When he joined the team, Dixon, the team point leader in 1982, knew he wanted to go into law and politics, but he said he wouldn’t have had the skills necessary without the team.
“I don’t know if it’s a chicken or the egg type thing. Are successful people drawn to speech or does speech make people successful? I don’t know. All I know is there’s an intersection between the two,” he said. “... It has made a dramatic impact in the lives of generations of people in this community. However I don’t know, would they have been successful without it? I don’t know the answer to that.
“All I know is that personally it had an impact on me, and you know, I just think it has a multiplier effect. If you can do this, then you can do anything. You can be a doctor, you can be a lawyer, you can be a teacher.”

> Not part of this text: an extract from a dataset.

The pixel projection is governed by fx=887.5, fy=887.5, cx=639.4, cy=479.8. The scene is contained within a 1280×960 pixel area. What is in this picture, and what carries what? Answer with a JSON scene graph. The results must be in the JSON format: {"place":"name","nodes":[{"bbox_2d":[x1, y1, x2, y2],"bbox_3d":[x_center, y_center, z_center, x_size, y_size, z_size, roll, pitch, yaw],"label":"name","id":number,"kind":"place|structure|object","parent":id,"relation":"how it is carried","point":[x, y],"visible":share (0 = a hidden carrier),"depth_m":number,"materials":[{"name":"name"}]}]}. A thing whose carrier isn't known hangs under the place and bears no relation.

After the team was inactive during the 1990s, Dixon brought it back to life a few years ago. Recently, he appeared before the Winchester Board of Commissioners and the Clark County Fiscal Court with members of the current team to try and raise awareness about it.
“Every one of you all is successful, every one of you all are elected officials and have done great things with your life, and the one thing that I think everybody has in common — Democrat, Republican, liberal, conservative, whatever — is this one factor,” he said to county commissioners. “You have the ability to communicate a message. I think that’s what we try to teach. Whatever your message is, we want you to have the confidence to stand up in front of a crowd, and the ability to present your message.”

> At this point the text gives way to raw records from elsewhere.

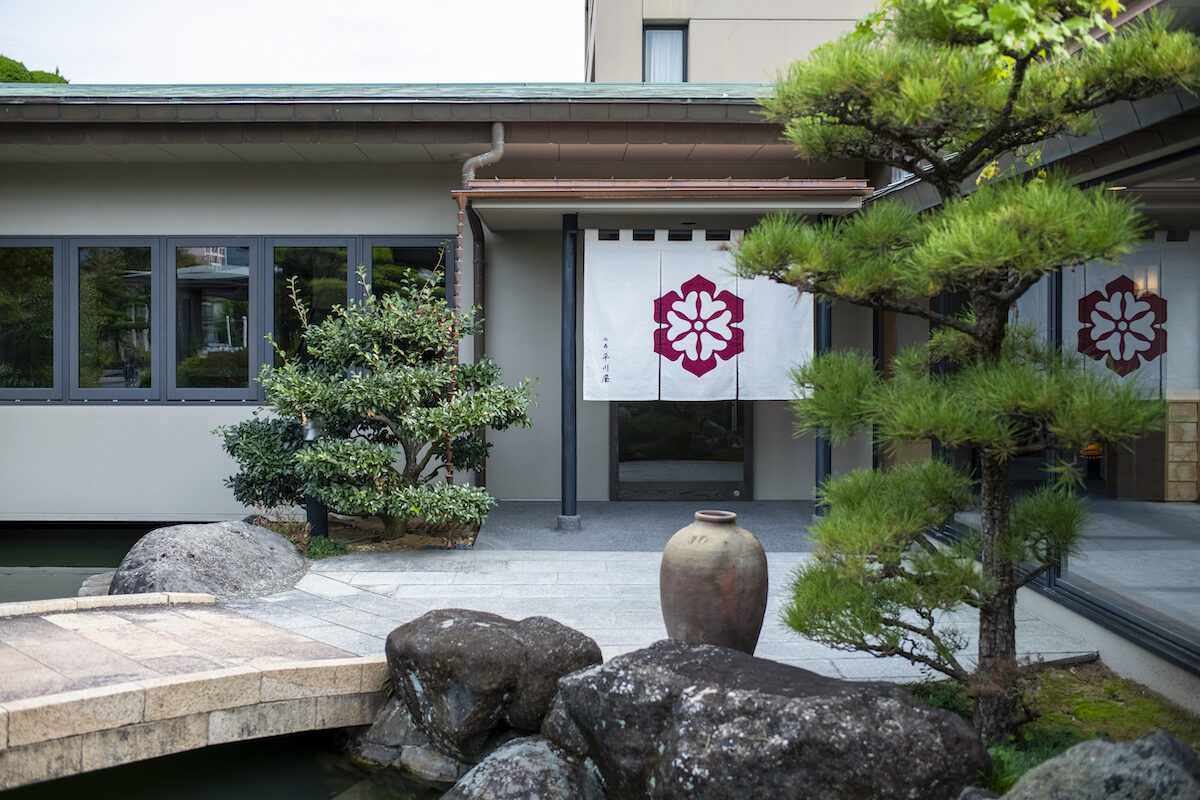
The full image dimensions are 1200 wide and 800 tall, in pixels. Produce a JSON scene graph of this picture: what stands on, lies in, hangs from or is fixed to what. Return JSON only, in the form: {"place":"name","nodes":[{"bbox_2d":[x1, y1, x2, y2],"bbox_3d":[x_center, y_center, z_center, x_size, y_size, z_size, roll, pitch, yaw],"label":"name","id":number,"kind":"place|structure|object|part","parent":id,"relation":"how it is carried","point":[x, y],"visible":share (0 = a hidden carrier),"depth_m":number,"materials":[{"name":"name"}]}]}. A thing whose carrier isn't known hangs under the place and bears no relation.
{"place":"outdoors","nodes":[
{"label":"outdoors","id":0,"kind":"place"},
{"bbox_2d":[0,522,175,603],"label":"pond","id":1,"kind":"structure","parent":0,"point":[3,551],"materials":[{"name":"liquid"}]},
{"bbox_2d":[0,594,393,792],"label":"stone bridge","id":2,"kind":"structure","parent":0,"point":[130,684],"materials":[{"name":"brown stone"}]},
{"bbox_2d":[1,729,449,799],"label":"pond water","id":3,"kind":"structure","parent":0,"point":[329,789],"materials":[{"name":"liquid"}]},
{"bbox_2d":[0,0,584,84],"label":"sky","id":4,"kind":"structure","parent":0,"point":[219,73],"materials":[{"name":"white"}]},
{"bbox_2d":[0,3,1198,708],"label":"building","id":5,"kind":"structure","parent":0,"point":[59,423],"depth_m":9.77,"materials":[{"name":"grey paint"}]},
{"bbox_2d":[0,237,60,401],"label":"window","id":6,"kind":"structure","parent":5,"relation":"in","point":[50,276],"depth_m":9.97,"materials":[{"name":"glass"}]},
{"bbox_2d":[73,237,156,400],"bbox_3d":[-4.153,-0.706,10.027,0.762,1.458,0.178,0,2,0],"label":"window","id":7,"kind":"structure","parent":5,"relation":"in","point":[151,281],"depth_m":10.02,"materials":[{"name":"glass"}]},
{"bbox_2d":[171,239,255,400],"bbox_3d":[-3.277,-0.694,9.927,0.741,1.437,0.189,0,2,0],"label":"window","id":8,"kind":"structure","parent":5,"relation":"in","point":[228,348],"depth_m":9.92,"materials":[{"name":"glass"}]},
{"bbox_2d":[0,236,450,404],"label":"window","id":9,"kind":"structure","parent":5,"relation":"in","point":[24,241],"depth_m":10.02,"materials":[{"name":"glass"}]},
{"bbox_2d":[266,238,355,374],"bbox_3d":[-2.470,-0.679,9.915,0.823,1.485,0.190,0,2,0],"label":"window","id":10,"kind":"structure","parent":5,"relation":"in","point":[325,264],"depth_m":9.89,"materials":[{"name":"glass"}]},
{"bbox_2d":[366,239,449,309],"bbox_3d":[-1.642,-0.580,10.008,0.798,1.638,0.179,0,2,0],"label":"window","id":11,"kind":"structure","parent":5,"relation":"in","point":[414,248],"depth_m":9.98,"materials":[{"name":"glass"}]},
{"bbox_2d":[466,199,485,483],"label":"drainpipe","id":12,"kind":"object","parent":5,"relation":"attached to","point":[473,222],"visible":0.65,"depth_m":10.24,"materials":[{"name":"metal"}]},
{"bbox_2d":[456,178,867,227],"bbox_3d":[0.495,-1.591,9.284,3.216,0.232,1.968,0,2,0],"label":"entrance canopy","id":13,"kind":"object","parent":5,"relation":"attached to","point":[506,194],"visible":0.89,"depth_m":8.68,"materials":[{"name":"metal"}]},
{"bbox_2d":[447,199,465,488],"bbox_3d":[-1.072,-0.257,8.688,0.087,2.437,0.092,0,2,0],"label":"rain chain","id":14,"kind":"object","parent":13,"relation":"hanging from","point":[456,274],"visible":0.71,"depth_m":8.66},
{"bbox_2d":[583,232,812,402],"bbox_3d":[0.769,-0.642,9.111,1.826,1.315,0.116,0,2,0],"label":"noren curtain","id":15,"kind":"object","parent":13,"relation":"hanging from","point":[614,348],"visible":0.87,"depth_m":9.10,"materials":[{"name":"white fabric"}]},
{"bbox_2d":[642,24,687,81],"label":"window","id":16,"kind":"structure","parent":5,"relation":"in","point":[661,31],"depth_m":13.75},
{"bbox_2d":[610,401,751,500],"bbox_3d":[0.775,-0.114,11.076,1.578,2.185,0.134,0,2,0],"label":"sliding door","id":17,"kind":"structure","parent":5,"relation":"in","point":[628,481],"depth_m":11.09,"materials":[{"name":"black glass"}]},
{"bbox_2d":[933,172,1198,679],"bbox_3d":[2.514,-0.077,6.317,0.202,2.434,5.091,0,2,0],"label":"glass window","id":18,"kind":"structure","parent":5,"relation":"in","point":[1165,633],"depth_m":5.95,"materials":[{"name":"glass"}]},
{"bbox_2d":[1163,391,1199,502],"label":"stone pillar","id":19,"kind":"structure","parent":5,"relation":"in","point":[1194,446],"depth_m":8.93,"materials":[{"name":"stone"}]},
{"bbox_2d":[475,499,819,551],"label":"porch floor","id":20,"kind":"structure","parent":0,"point":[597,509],"materials":[{"name":"grey stone"}]},
{"bbox_2d":[218,542,1088,679],"label":"stone pavement","id":21,"kind":"structure","parent":0,"point":[785,640],"materials":[{"name":"grey stone"}]},
{"bbox_2d":[659,510,767,654],"bbox_3d":[0.502,0.846,5.161,0.479,0.687,0.482,0,2,0],"label":"clay jar","id":22,"kind":"object","parent":21,"relation":"on","point":[677,584],"visible":0.97,"depth_m":5.00,"materials":[{"name":"brown ceramic"}]},
{"bbox_2d":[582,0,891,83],"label":"building","id":23,"kind":"structure","parent":0,"point":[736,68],"depth_m":15.26,"materials":[{"name":"beige paint"}]},
{"bbox_2d":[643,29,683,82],"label":"curtain","id":24,"kind":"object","parent":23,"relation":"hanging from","point":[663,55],"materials":[{"name":"white fabric"}]},
{"bbox_2d":[904,663,1199,793],"label":"mossy ground","id":25,"kind":"structure","parent":0,"point":[1194,738],"materials":[{"name":"green plant"}]},
{"bbox_2d":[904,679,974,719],"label":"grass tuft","id":26,"kind":"object","parent":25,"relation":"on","point":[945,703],"visible":0.36,"depth_m":4.75,"materials":[{"name":"green plant"}]},
{"bbox_2d":[728,0,1198,741],"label":"pine tree","id":27,"kind":"object","parent":25,"relation":"on","point":[1006,246],"visible":0.98,"depth_m":4.21,"materials":[{"name":"green plant"}]},
{"bbox_2d":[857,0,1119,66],"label":"tree branch","id":28,"kind":"object","parent":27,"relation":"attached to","point":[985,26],"visible":0.29,"depth_m":5.05,"materials":[{"name":"green plant"}]},
{"label":"trunk","id":29,"kind":"part","parent":27,"relation":"part of","materials":[{"name":"brown wood"}]},
{"bbox_2d":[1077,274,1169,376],"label":"decoration","id":30,"kind":"object","parent":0,"point":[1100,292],"visible":0.9,"depth_m":8.04,"materials":[{"name":"red fabric"}]},
{"label":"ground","id":31,"kind":"structure","parent":0},
{"bbox_2d":[0,55,70,83],"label":"tree","id":32,"kind":"object","parent":31,"relation":"on","point":[1,57],"visible":0.12,"depth_m":30.17,"materials":[{"name":"green plant"}]},
{"bbox_2d":[78,571,115,597],"bbox_3d":[-3.103,1.305,7.571,0.551,0.340,0.601,0,2,0],"label":"rock","id":33,"kind":"object","parent":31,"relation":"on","point":[90,581],"visible":0.26,"depth_m":7.43,"materials":[{"name":"grey stone"}]},
{"bbox_2d":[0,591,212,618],"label":"stone curb","id":34,"kind":"structure","parent":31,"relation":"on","point":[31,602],"depth_m":6.02,"materials":[{"name":"stone"}]},
{"bbox_2d":[112,520,311,601],"bbox_3d":[-2.475,1.099,7.344,1.215,0.646,1.186,1,2,21],"label":"boulder","id":35,"kind":"object","parent":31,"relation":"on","point":[282,549],"visible":0.82,"depth_m":7.00,"materials":[{"name":"grey stone"}]},
{"bbox_2d":[246,514,479,556],"bbox_3d":[-1.963,1.060,8.763,2.289,0.176,1.600,0,2,0],"label":"soil bed","id":36,"kind":"object","parent":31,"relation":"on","point":[407,537],"visible":0.4,"depth_m":8.81,"materials":[{"name":"brown soil"}]},
{"bbox_2d":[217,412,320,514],"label":"shrub","id":37,"kind":"object","parent":36,"relation":"on","point":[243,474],"visible":0.58,"depth_m":8.56,"materials":[{"name":"green plant"}]},
{"bbox_2d":[302,413,330,542],"bbox_3d":[-2.077,0.571,8.518,0.225,0.995,0.219,0,2,0],"label":"garden lamp","id":38,"kind":"object","parent":36,"relation":"on","point":[315,523],"visible":0.38,"depth_m":8.46,"materials":[{"name":"black metal"}]},
{"bbox_2d":[304,534,348,559],"bbox_3d":[-1.958,1.045,8.164,0.411,0.204,0.420,0,2,0],"label":"small plant","id":39,"kind":"object","parent":36,"relation":"on","point":[334,544],"visible":0.57,"depth_m":8.12,"materials":[{"name":"green plant"}]},
{"bbox_2d":[217,261,534,545],"bbox_3d":[-1.576,0.043,8.458,2.284,2.070,1.722,0,2,0],"label":"shrub","id":40,"kind":"object","parent":36,"relation":"on","point":[327,409],"visible":0.98,"depth_m":8.23,"materials":[{"name":"plant"}]},
{"bbox_2d":[349,696,464,781],"bbox_3d":[-0.757,1.514,5.111,0.693,0.440,0.617,0,2,0],"label":"rock","id":41,"kind":"object","parent":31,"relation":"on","point":[388,721],"visible":0.5,"depth_m":4.98,"materials":[{"name":"grey stone"}]},
{"bbox_2d":[399,744,464,783],"bbox_3d":[-0.670,1.562,4.971,0.407,0.206,0.349,1,2,32],"label":"rock","id":42,"kind":"object","parent":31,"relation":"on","point":[414,761],"visible":0.54,"depth_m":4.86,"materials":[{"name":"grey stone"}]},
{"bbox_2d":[381,608,600,762],"bbox_3d":[-0.475,1.225,5.108,0.923,0.612,0.801,1,2,33],"label":"boulder","id":43,"kind":"object","parent":31,"relation":"on","point":[482,626],"visible":0.89,"depth_m":4.79,"materials":[{"name":"grey stone"}]},
{"bbox_2d":[441,734,605,799],"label":"rock","id":44,"kind":"object","parent":31,"relation":"on","point":[506,752],"visible":0.93,"depth_m":4.13,"materials":[{"name":"grey stone"}]},
{"bbox_2d":[558,213,579,527],"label":"post","id":45,"kind":"structure","parent":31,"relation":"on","point":[564,467],"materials":[{"name":"metal"}]},
{"bbox_2d":[541,638,989,799],"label":"large rock","id":46,"kind":"object","parent":31,"relation":"on","point":[611,672],"visible":0.95,"depth_m":3.72,"materials":[{"name":"grey stone"}]},
{"bbox_2d":[812,224,831,510],"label":"post","id":47,"kind":"structure","parent":31,"relation":"on","point":[818,465],"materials":[{"name":"metal"}]},
{"bbox_2d":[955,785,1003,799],"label":"rock","id":48,"kind":"object","parent":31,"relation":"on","point":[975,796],"visible":0.89,"depth_m":3.73,"materials":[{"name":"grey stone"}]},
{"bbox_2d":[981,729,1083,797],"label":"grass clump","id":49,"kind":"object","parent":31,"relation":"on","point":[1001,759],"visible":0.35,"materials":[{"name":"green plant"}]},
{"bbox_2d":[999,731,1199,799],"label":"rock","id":50,"kind":"object","parent":31,"relation":"on","point":[1114,756],"visible":0.99,"depth_m":3.33,"materials":[{"name":"grey stone"}]}
]}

Now, he said, there’s not a lot of knowledge about the program within the school.
“ ... and it’s taken a while to just kind of build it up where we were big enough to take a bus,” he said. “Out of all the kids at GRC, we have 13 active members on our team. And so there’s some teams in Kentucky that have 50 members and are able to do a lot more. And we would like to build it up and get as many people as possible that would like to be involved in it, involved.”

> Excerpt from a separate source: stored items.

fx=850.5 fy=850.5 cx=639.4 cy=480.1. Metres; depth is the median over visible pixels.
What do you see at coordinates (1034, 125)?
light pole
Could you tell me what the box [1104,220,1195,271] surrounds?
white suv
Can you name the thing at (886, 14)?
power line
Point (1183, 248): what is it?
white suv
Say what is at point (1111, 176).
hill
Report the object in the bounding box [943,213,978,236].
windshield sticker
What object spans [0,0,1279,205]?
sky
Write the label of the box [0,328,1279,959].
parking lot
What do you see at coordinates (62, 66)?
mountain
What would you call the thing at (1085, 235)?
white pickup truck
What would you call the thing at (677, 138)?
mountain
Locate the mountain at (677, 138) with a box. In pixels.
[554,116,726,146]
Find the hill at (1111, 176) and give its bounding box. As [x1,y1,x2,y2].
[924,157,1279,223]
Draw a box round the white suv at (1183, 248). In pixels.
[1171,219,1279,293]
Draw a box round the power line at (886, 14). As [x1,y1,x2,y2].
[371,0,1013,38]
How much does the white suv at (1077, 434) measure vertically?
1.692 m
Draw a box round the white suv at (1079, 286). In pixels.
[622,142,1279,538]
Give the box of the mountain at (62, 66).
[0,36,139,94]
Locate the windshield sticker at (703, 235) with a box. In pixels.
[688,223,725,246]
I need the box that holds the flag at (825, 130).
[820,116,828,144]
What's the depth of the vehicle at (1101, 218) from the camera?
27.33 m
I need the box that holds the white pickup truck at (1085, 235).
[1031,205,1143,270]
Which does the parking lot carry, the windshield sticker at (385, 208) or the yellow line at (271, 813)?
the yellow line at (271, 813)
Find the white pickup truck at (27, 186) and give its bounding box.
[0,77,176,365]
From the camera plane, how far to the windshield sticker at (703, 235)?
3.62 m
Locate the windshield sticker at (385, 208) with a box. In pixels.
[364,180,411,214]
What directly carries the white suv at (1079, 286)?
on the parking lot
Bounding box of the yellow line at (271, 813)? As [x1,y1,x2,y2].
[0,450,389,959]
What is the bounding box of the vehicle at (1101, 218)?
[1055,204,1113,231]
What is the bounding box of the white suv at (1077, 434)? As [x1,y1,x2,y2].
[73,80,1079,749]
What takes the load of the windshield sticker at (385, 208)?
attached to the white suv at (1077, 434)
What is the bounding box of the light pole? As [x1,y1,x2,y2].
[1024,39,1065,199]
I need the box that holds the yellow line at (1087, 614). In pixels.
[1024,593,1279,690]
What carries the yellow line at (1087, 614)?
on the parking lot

His son, Clay Dixon, is a GRC senior and was the team point leader in 2011. When he was a freshman and sophomore, the team was not a “sought out” team to be on, he said.
“I guess last year ... we got a bunch of other people coming in, and it started getting better,” he said.
Team members meet at GRC early Saturday mornings and take a bus to the all-day competitions.
Categories now include humorous interpretation, dramatic interpretation, storytelling, duo interpretation, impromptu, duo impromptu and debate.
Ashley Taulbee, a GRC senior in her first year on the team, was involved in the drama club and decided to join the team to try something different.
“It’s definitely helped me conquer stage fright because I had that really bad with plays ... and then speech helped me to get really comfortable with just presenting in front of people, and not acting, just being myself,” she said.
GRC’s chapter of the National Speech and Debate Honor Society, or the National Forensic League, was established April 18, 1934. Whether they knew at the time what they wanted to be in life, many of the alumni attribute their career success at least partly to their involvement with the team.
Walson, a 1980 GRC graduate, joined the team after he found out he couldn’t play basketball and his Spanish teacher, the team coach at the time, encouraged him. At that time, the school was known for its team, he said.
By his junior year, he knew he wanted to be a lawyer and got serious about the debate component. Some of the issues on the debating block at the time included gun control, the hostage situation in Iran and dependence on foreign oil, he said.